▸ **What the task asks**
The entire listing below is to be written out exactly, minus the pictures.

*** Opening Dataset records ***

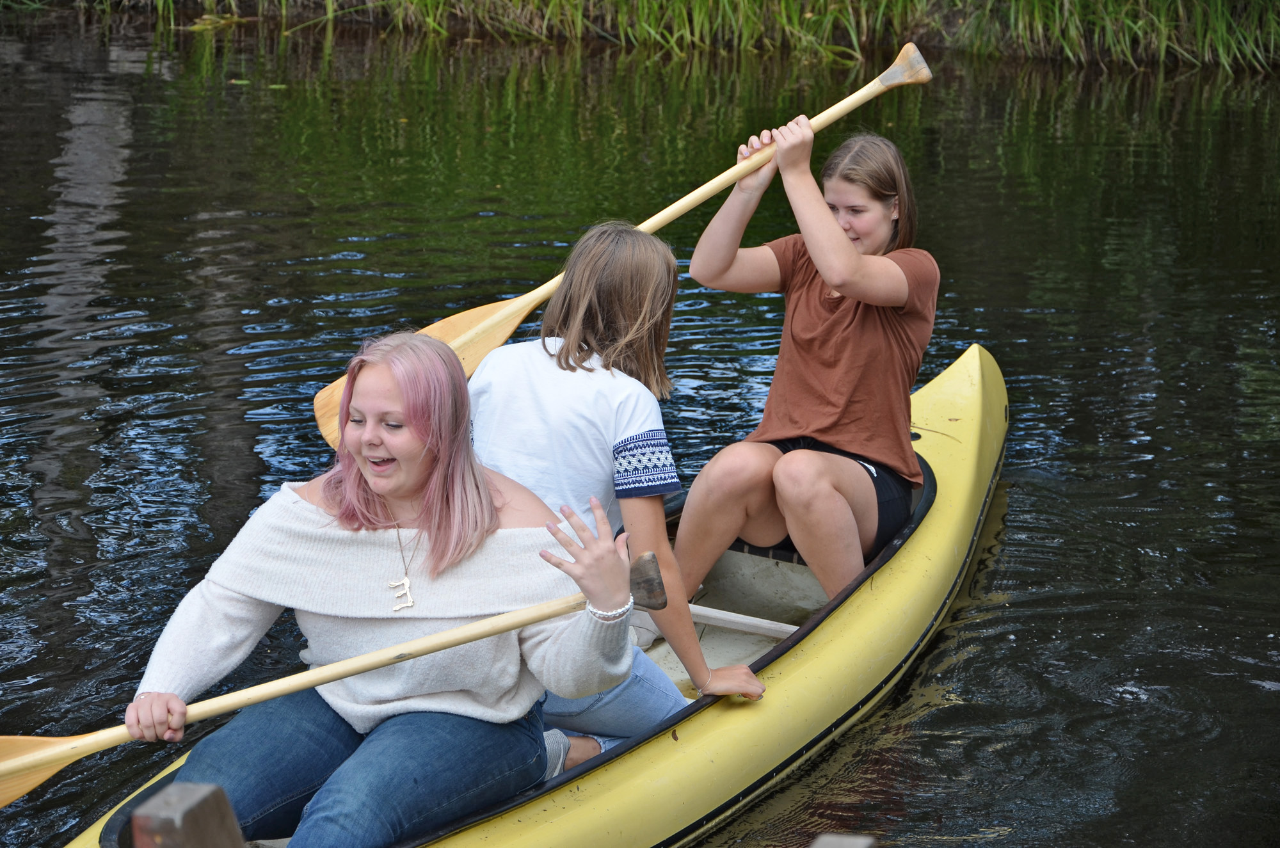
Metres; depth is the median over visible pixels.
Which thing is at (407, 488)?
woman
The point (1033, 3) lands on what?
grassy bank
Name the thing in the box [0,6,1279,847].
water
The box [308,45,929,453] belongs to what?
paddle
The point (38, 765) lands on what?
paddle
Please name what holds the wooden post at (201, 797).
in the water
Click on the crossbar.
(722, 624)
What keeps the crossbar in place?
in the canoe
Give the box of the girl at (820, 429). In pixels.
[668,119,940,601]
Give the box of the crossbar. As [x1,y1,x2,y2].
[686,602,798,639]
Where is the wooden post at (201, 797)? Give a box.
[131,781,247,847]
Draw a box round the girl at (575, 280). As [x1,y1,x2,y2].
[465,216,772,768]
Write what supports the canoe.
on the water
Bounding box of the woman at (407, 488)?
[121,330,652,847]
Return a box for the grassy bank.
[7,0,1279,72]
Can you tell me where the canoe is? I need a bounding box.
[51,340,1010,847]
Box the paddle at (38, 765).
[2,551,661,802]
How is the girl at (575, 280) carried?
in the canoe
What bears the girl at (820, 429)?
in the canoe

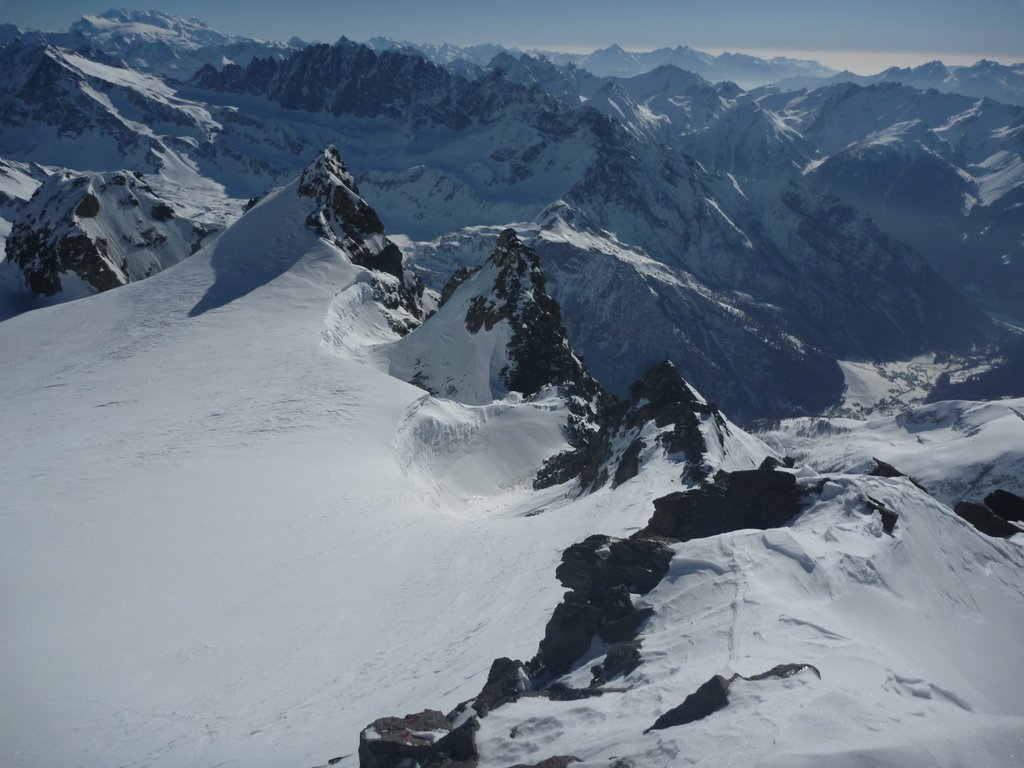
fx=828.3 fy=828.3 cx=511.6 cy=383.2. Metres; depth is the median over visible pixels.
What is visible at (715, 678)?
rock
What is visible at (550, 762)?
rock
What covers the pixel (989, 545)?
snow slope
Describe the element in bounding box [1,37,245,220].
mountain
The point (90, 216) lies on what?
rocky peak
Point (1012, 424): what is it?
snowy hill
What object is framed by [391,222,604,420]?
rocky peak
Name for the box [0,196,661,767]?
snow slope
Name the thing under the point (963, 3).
sky
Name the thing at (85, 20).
mountain
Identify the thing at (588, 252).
mountain
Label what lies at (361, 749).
rock
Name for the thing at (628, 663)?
rock
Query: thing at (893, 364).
valley
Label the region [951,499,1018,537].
rock
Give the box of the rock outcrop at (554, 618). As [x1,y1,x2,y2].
[533,535,672,681]
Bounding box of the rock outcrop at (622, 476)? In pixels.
[537,360,732,495]
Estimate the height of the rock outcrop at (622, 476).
8.975 m
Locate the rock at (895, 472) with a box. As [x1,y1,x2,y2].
[870,458,904,477]
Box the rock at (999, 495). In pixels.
[983,489,1023,522]
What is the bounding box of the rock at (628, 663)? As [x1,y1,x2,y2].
[591,639,642,684]
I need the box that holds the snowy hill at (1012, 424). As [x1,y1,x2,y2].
[751,395,1023,507]
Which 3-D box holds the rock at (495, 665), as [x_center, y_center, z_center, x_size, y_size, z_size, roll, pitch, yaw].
[-0.134,3.727,9.746,0.838,0.855,1.006,0,17,0]
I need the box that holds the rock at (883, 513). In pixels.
[859,496,897,532]
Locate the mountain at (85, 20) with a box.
[50,9,256,78]
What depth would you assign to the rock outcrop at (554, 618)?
11.43 m
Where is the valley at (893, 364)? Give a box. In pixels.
[835,346,1001,418]
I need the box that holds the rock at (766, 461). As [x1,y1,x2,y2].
[760,454,795,469]
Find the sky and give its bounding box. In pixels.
[0,0,1023,68]
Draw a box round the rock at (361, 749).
[358,708,477,767]
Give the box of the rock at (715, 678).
[649,675,731,731]
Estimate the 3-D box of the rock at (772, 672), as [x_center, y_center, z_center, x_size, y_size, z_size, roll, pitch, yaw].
[2.687,3.060,8.443,1.006,0.369,0.621,0,17,0]
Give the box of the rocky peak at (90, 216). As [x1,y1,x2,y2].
[2,167,219,308]
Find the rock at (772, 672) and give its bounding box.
[744,662,821,682]
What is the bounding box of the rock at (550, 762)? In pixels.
[506,754,582,767]
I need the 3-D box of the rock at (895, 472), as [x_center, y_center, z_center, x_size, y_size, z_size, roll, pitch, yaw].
[8.001,1.941,17.478,0.772,0.613,0.898,11,20,32]
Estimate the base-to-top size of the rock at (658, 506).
1.626 m
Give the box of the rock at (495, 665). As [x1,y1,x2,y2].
[470,656,528,717]
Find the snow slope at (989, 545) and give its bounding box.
[451,468,1023,767]
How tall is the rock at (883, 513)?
0.519 m
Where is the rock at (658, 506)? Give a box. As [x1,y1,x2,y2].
[644,466,805,543]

*** Closing Dataset records ***

▸ **Answer to this exercise**
Metres; depth is the median over visible pixels.
Which thing is at (407, 488)?
woman
The point (1033, 3) lands on what?
grassy bank
Name the thing in the box [0,6,1279,847].
water
The box [308,45,929,453] belongs to what?
paddle
The point (38, 765) lands on what?
paddle
Please name what holds the wooden post at (201, 797).
in the water
Click on the crossbar.
(722, 624)
What keeps the crossbar in place?
in the canoe
Give the box of the girl at (820, 429). In pixels.
[668,119,940,601]
Give the box of the crossbar. As [x1,y1,x2,y2].
[686,602,798,639]
Where is the wooden post at (201, 797)? Give a box.
[131,781,247,847]
Draw a box round the girl at (575, 280). As [x1,y1,x2,y2].
[465,216,772,768]
Write what supports the canoe.
on the water
Bounding box of the woman at (407, 488)?
[121,330,652,847]
Return a box for the grassy bank.
[7,0,1279,72]
Can you tell me where the canoe is? I need a bounding box.
[51,340,1010,847]
Box the paddle at (38, 765).
[2,551,661,802]
How is the girl at (575, 280) carried?
in the canoe
What bears the girl at (820, 429)?
in the canoe

fx=828.3 fy=828.3 cx=511.6 cy=383.2. Metres; depth is the median over visible pixels.
What is visible at (715, 678)?
rock
What is visible at (550, 762)?
rock
What covers the pixel (989, 545)?
snow slope
Describe the element in bounding box [1,37,245,220].
mountain
The point (90, 216) lies on what?
rocky peak
Point (1012, 424): what is it?
snowy hill
What object is framed by [391,222,604,420]?
rocky peak
Name for the box [0,196,661,767]?
snow slope
Name the thing under the point (963, 3).
sky
Name the thing at (85, 20).
mountain
Identify the thing at (588, 252).
mountain
Label what lies at (361, 749).
rock
Name for the thing at (628, 663)?
rock
Query: thing at (893, 364).
valley
Label the region [951,499,1018,537].
rock
Give the box of the rock outcrop at (554, 618). As [x1,y1,x2,y2].
[533,535,672,681]
Bounding box of the rock outcrop at (622, 476)? In pixels.
[537,360,732,495]
Estimate the height of the rock outcrop at (622, 476).
8.975 m
Locate the rock at (895, 472) with a box. As [x1,y1,x2,y2].
[870,458,904,477]
Box the rock at (999, 495). In pixels.
[983,489,1023,522]
What is the bounding box of the rock at (628, 663)? As [x1,y1,x2,y2].
[591,639,642,684]
I need the box that holds the snowy hill at (1012, 424). As [x1,y1,x2,y2].
[751,395,1023,507]
Which 3-D box holds the rock at (495, 665), as [x_center, y_center, z_center, x_size, y_size, z_size, roll, pitch, yaw].
[-0.134,3.727,9.746,0.838,0.855,1.006,0,17,0]
I need the box that holds the rock at (883, 513). In pixels.
[859,496,897,532]
Locate the mountain at (85, 20) with a box.
[50,9,256,78]
What depth would you assign to the rock outcrop at (554, 618)?
11.43 m
Where is the valley at (893, 364)? Give a box. In pixels.
[835,346,1001,418]
I need the box that holds the rock at (766, 461). As [x1,y1,x2,y2].
[760,454,795,469]
Find the sky and give its bounding box. In pixels.
[0,0,1023,68]
Draw a box round the rock at (361, 749).
[358,708,477,767]
Give the box of the rock at (715, 678).
[649,675,731,731]
Estimate the 3-D box of the rock at (772, 672), as [x_center, y_center, z_center, x_size, y_size, z_size, roll, pitch, yaw].
[2.687,3.060,8.443,1.006,0.369,0.621,0,17,0]
Give the box of the rocky peak at (90, 216). As [x1,y1,x2,y2].
[2,167,219,308]
Find the rock at (772, 672) and give its bounding box.
[744,662,821,682]
What is the bounding box of the rock at (550, 762)? In pixels.
[506,754,582,767]
I need the 3-D box of the rock at (895, 472), as [x_center, y_center, z_center, x_size, y_size, z_size, roll, pitch, yaw].
[8.001,1.941,17.478,0.772,0.613,0.898,11,20,32]
Estimate the base-to-top size of the rock at (658, 506).
1.626 m
Give the box of the rock at (495, 665). As [x1,y1,x2,y2].
[470,656,528,717]
Find the snow slope at (989, 545) and give its bounding box.
[451,468,1023,767]
How tall is the rock at (883, 513)?
0.519 m
Where is the rock at (658, 506)? Give a box. As [x1,y1,x2,y2].
[644,466,805,543]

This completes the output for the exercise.